"Hello, Mrs. Kennedy," I say. Violet looks at the ceiling and cries "Help me!" in the ugliest old voice you can imagine, but it doesn't bother me anymore.
In every room an old, slumpy person is staring at a TV. "Get your hair out of your eyes, Martha," I hear a crone from 211 shout. "You'd be prettier if you'd use a comb."
Halfway down the hall Bobbi is standing at the mobile meds cart, mixing drugs in a cup. "I'm on my way down," she says brightly.
Aren't we all? I think, but out loud I say, "See you there."
As I arrive at Dad's little pink room, Martin, a tall Jamaican man, and Ella, a very pretty young woman from Brazil, are lifting my father out of his bed.
"Okay, turn now," Martin says, "turn, turn, turn to me." I could listen to his musical voice forever.
Dad's old feet patter on the linoleum floor as he tries to help Martin and Ella turn him. Then Martin says, "Okay, now, Mr. Williams, here is the chair, behind you," and they lower Dad into the wheelchair. Martin moves in behind him and grasps him under the arms, and Ella leans over in front. They shift him to the left, and Ella stuffs a cushion between his hip and the side of the chair.

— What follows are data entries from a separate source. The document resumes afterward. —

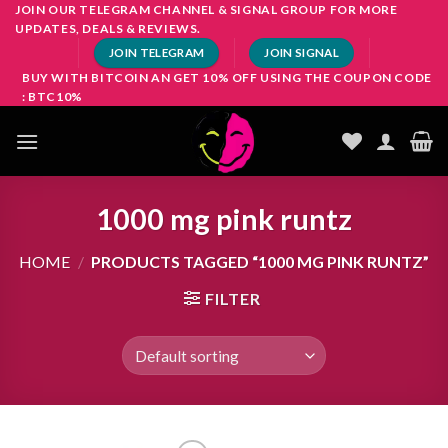
Skip
JOIN OUR TELEGRAM CHANNEL & SIGNAL GROUP FOR MORE
UPDATES, DEALS & REVIEWS.
to
JOIN TELEGRAM
JOIN SIGNAL
content
BUY WITH BITCOIN AN GET 10% OFF USING THE COUPON CODE
: BTC10%
1000 mg pink runtz
HOME
/
PRODUCTS TAGGED “1000 MG PINK RUNTZ”
FILTER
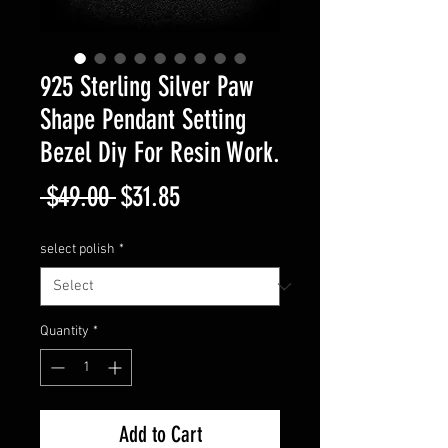
925 Sterling Silver Paw
Shape Pendant Setting
Bezel Diy For Resin Work.
Regular
Sale
 $49.00 
$31.85
Price
Price
select polish
*
Quantity
*
Add to Cart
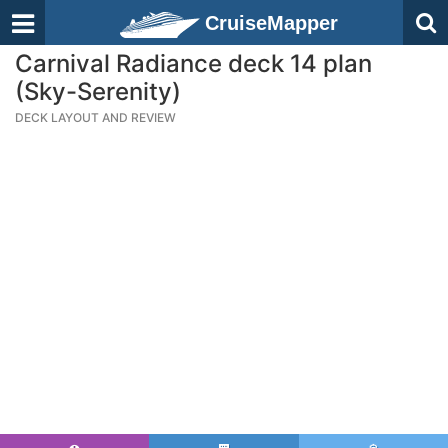
CruiseMapper
Carnival Radiance deck 14 plan
(Sky-Serenity)
DECK LAYOUT AND REVIEW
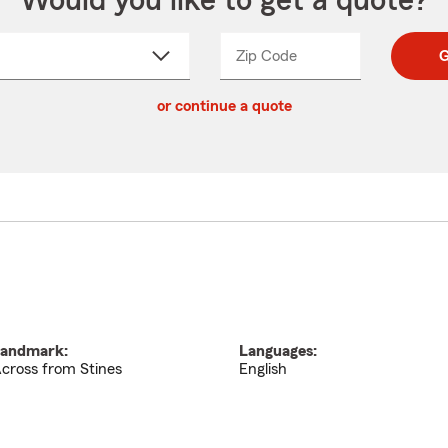
Would you like to get a quote?
Zip Code
Enter
Enter
G
_____
5
5
ct
digit
digits
or continue a quote
zip
down
code
andmark:
Languages:
cross from Stines
English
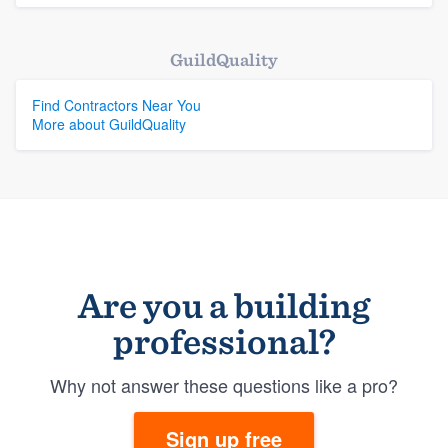
GuildQuality
Find Contractors Near You
More about GuildQuality
Are you a building
professional?
Why not answer these questions like a pro?
Sign up free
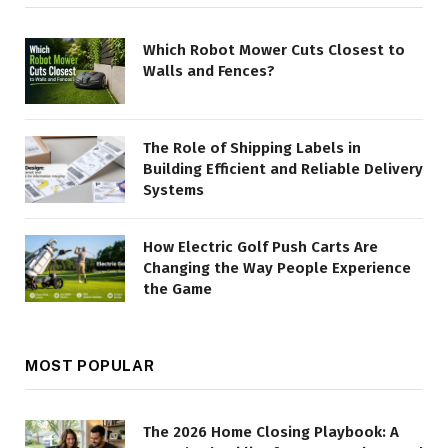
Which Robot Mower Cuts Closest to
Walls and Fences?
The Role of Shipping Labels in
Building Efficient and Reliable Delivery
Systems
How Electric Golf Push Carts Are
Changing the Way People Experience
the Game
MOST POPULAR
The 2026 Home Closing Playbook: A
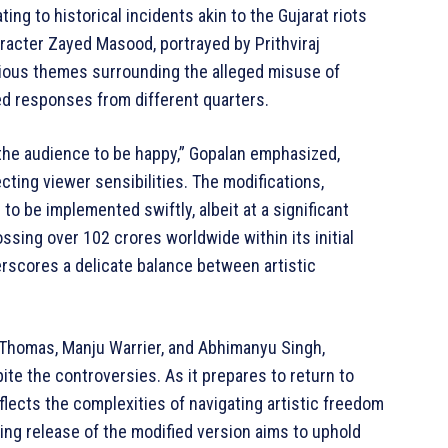
ing to historical incidents akin to the Gujarat riots
aracter Zayed Masood, portrayed by Prithviraj
tious themes surrounding the alleged misuse of
ied responses from different quarters.
he audience to be happy,” Gopalan emphasized,
ting viewer sensibilities. The modifications,
to be implemented swiftly, albeit at a significant
ossing over 102 crores worldwide within its initial
erscores a delicate balance between artistic
o Thomas, Manju Warrier, and Abhimanyu Singh,
te the controversies. As it prepares to return to
flects the complexities of navigating artistic freedom
ng release of the modified version aims to uphold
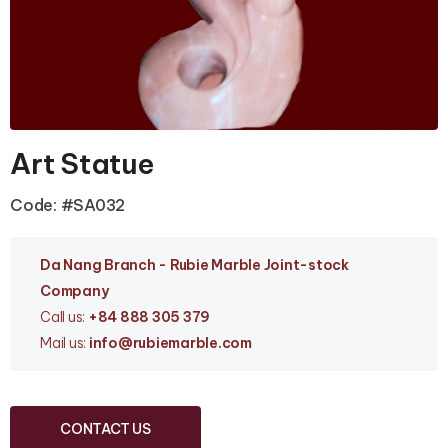
Art Statue
Code: #SA032
Da Nang Branc
h - Rubie Marble Joint-stock
Company
Call us:
+84 888 305 379
Mail us:
info
@rubiemarble.com
CONTACT US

"Okay now, Mr. Williams?" Martin says, bending over to be at Dad's eye level. I can see Dad's head slightly, slightly nod. "See you later then," Martin says, and Ella caresses his shoulder and says, "See you later, Mr. Williams." They smile at my mother and come out of the room, and smile at me and say hello as they pass.
My mother is pulling dead leaves off the foil-wrapped plants on the windowsill, left over from the most recent Happy Holiday.

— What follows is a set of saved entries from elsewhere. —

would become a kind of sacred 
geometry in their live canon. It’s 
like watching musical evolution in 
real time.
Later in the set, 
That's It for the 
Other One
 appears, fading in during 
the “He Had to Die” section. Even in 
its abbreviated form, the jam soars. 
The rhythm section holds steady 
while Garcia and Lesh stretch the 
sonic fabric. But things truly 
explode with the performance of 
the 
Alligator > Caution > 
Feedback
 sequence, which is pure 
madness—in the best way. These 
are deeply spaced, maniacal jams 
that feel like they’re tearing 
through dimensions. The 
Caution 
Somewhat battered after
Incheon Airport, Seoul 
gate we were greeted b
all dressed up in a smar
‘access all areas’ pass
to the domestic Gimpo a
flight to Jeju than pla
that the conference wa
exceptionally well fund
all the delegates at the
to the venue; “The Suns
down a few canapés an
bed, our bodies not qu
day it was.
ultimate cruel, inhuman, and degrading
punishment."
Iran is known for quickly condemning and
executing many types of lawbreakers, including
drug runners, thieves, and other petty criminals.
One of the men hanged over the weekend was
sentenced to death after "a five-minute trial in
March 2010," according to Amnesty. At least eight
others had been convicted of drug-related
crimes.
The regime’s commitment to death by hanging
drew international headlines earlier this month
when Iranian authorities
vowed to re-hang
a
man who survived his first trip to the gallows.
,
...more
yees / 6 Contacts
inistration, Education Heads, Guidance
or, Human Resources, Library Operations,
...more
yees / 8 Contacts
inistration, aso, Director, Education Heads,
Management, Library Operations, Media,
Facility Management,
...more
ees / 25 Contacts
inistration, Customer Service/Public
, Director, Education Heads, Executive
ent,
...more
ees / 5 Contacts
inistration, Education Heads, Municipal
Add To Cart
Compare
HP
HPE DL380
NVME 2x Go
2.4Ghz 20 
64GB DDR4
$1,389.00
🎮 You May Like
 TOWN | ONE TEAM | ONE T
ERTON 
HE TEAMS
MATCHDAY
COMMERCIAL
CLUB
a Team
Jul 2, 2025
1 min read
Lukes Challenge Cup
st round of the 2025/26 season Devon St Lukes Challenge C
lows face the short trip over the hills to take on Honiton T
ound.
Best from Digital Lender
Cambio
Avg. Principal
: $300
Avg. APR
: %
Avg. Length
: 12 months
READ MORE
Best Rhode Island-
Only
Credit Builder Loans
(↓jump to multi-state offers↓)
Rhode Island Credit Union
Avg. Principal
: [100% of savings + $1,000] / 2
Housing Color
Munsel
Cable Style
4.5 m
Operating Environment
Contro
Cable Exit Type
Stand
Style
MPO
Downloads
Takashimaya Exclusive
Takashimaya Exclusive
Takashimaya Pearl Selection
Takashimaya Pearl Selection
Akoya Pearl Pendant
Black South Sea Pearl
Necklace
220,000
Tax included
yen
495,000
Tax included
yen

"Hi, Dad," I shout from the door, and I walk past the bed where Harry died, to Dad's side of the room.
Dad slowly, slowly, slowly turns his head toward me, and his hand lifts slightly from the arm of his chair.

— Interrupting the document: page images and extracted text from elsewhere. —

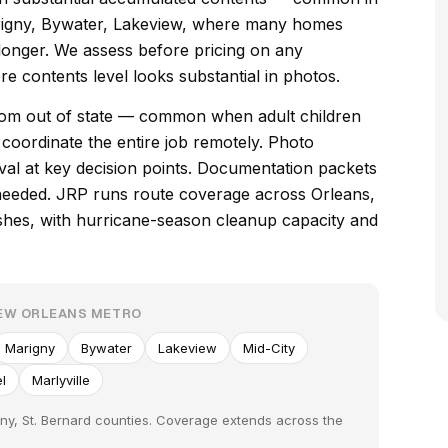
rigny, Bywater, Lakeview, where many homes
longer. We assess before pricing on any
e contents level looks substantial in photos.
 from out of state — common when adult children
e coordinate the entire job remotely. Photo
val at key decision points. Documentation packets
needed. JRP runs route coverage across Orleans,
shes, with hurricane-season cleanup capacity and
NEW ORLEANS METRO
Marigny
Bywater
Lakeview
Mid-City
l
Marlyville
ny, St. Bernard counties. Coverage extends across the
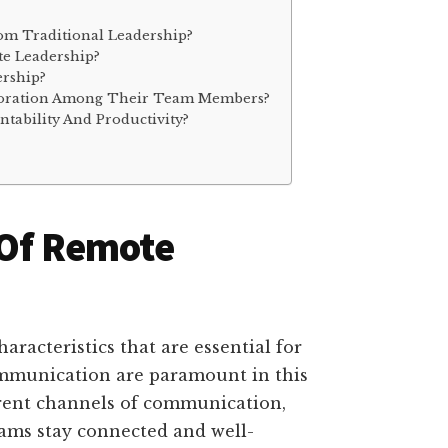
om Traditional Leadership?
e Leadership?
ership?
boration Among Their Team Members?
ability And Productivity?
 Of Remote
aracteristics that are essential for
communication are paramount in this
arent channels of communication,
eams stay connected and well-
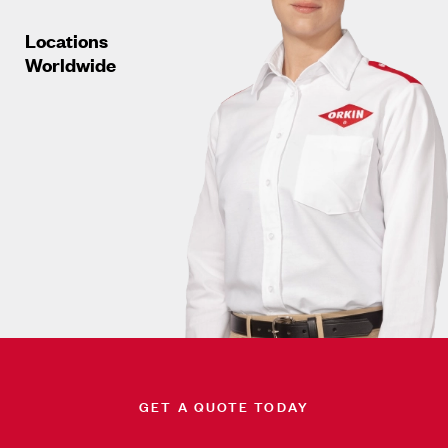
Locations
Worldwide
GET A QUOTE TODAY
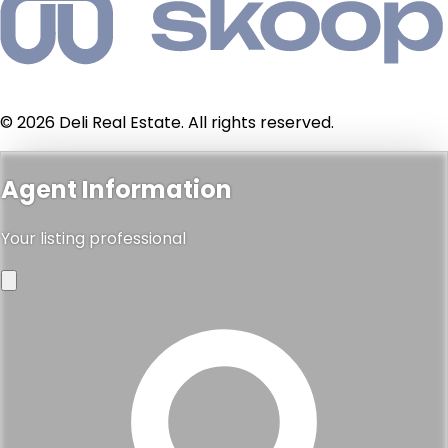
© 2026 Deli Real Estate. All rights reserved.
Agent Information
Your listing professional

"Bill, can't you say hello?" my mother says.
The faintest of whispers issues from Dad.
"Hi, Dad," I say again.
"I'll say it then," my mother says. "Hello, Vera."
"He did say hello," I say. How on earth do they manage when I'm not here? "Mom, are you wearing your hearing aids?"
"What?" she says. She looks at Dad. "Did you say hello?"
He slowly, slowly turns his face toward her. He slightly, slightly nods.
"Oh, damn," she says. "This damn thing." She cups a hand beside her right ear and then her left ear, and shakes her head. "The battery's dead again."
The batteries in my mother's hearing aids seem to die at the drop of a hat. "Do you have any with you?" I shout.
"What?" she shouts back.
"I have batteries," she says.
"Want me to—?" I hold out my hand.
"What do you want them for?" she asks.
"I'll put them in for you," I say, enunciating clearly and pointing to her purse, to her hearing aid, to my own chest.
She shakes her head. "I can do it," she says, and she sits down in the visitor's chair and takes the hearing aid out of her left ear and begins rooting through her purse in search of her spare-battery case.